Problem statement -> Could you put the lines from the start of the items through the line containing "common name: Common whitethroat" into a JSON list of strings, one string per line, leaving out blank lines?

The data ->
## BEGIN

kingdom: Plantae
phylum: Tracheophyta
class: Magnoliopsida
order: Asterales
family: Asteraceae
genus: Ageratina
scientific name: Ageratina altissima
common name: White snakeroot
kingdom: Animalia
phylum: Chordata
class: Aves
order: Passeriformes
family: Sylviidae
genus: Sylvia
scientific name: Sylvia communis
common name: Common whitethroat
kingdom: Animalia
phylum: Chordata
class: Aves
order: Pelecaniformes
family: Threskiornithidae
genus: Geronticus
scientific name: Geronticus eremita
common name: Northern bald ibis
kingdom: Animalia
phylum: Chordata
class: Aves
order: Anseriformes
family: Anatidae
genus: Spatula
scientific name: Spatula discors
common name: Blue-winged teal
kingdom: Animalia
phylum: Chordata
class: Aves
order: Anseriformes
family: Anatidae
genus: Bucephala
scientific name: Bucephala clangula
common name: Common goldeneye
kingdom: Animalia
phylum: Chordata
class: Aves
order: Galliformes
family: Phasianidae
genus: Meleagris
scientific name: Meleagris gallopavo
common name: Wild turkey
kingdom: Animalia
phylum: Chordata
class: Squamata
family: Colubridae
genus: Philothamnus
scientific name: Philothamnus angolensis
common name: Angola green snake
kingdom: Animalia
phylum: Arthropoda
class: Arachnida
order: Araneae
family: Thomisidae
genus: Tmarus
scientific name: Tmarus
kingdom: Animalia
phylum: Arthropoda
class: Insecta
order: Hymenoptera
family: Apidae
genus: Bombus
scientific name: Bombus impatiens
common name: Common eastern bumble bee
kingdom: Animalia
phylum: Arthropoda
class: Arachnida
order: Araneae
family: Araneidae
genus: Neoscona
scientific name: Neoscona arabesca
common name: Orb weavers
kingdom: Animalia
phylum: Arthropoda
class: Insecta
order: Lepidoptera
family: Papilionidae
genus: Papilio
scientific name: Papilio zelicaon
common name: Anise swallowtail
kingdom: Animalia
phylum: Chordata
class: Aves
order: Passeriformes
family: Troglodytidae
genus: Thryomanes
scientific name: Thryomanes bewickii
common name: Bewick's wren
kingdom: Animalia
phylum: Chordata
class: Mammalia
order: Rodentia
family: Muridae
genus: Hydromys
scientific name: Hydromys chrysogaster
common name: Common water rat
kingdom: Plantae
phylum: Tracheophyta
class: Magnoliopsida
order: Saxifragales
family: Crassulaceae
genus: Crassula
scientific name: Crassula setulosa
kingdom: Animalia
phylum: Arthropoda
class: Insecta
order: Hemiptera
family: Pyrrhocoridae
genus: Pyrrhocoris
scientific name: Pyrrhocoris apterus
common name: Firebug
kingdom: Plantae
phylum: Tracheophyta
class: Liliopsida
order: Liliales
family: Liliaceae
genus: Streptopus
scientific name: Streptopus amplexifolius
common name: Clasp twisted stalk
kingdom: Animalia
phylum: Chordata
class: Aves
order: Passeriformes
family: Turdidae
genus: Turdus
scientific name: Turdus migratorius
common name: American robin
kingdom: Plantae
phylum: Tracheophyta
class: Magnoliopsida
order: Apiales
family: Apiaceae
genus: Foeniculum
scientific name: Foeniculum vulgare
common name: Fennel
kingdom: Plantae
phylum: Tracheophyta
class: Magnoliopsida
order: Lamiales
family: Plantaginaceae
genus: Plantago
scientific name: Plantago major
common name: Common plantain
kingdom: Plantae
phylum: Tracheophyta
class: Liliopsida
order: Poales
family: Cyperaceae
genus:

## END

In response ->
[
  "kingdom: Plantae",
  "phylum: Tracheophyta",
  "class: Magnoliopsida",
  "order: Asterales",
  "family: Asteraceae",
  "genus: Ageratina",
  "scientific name: Ageratina altissima",
  "common name: White snakeroot",
  "kingdom: Animalia",
  "phylum: Chordata",
  "class: Aves",
  "order: Passeriformes",
  "family: Sylviidae",
  "genus: Sylvia",
  "scientific name: Sylvia communis",
  "common name: Common whitethroat"
]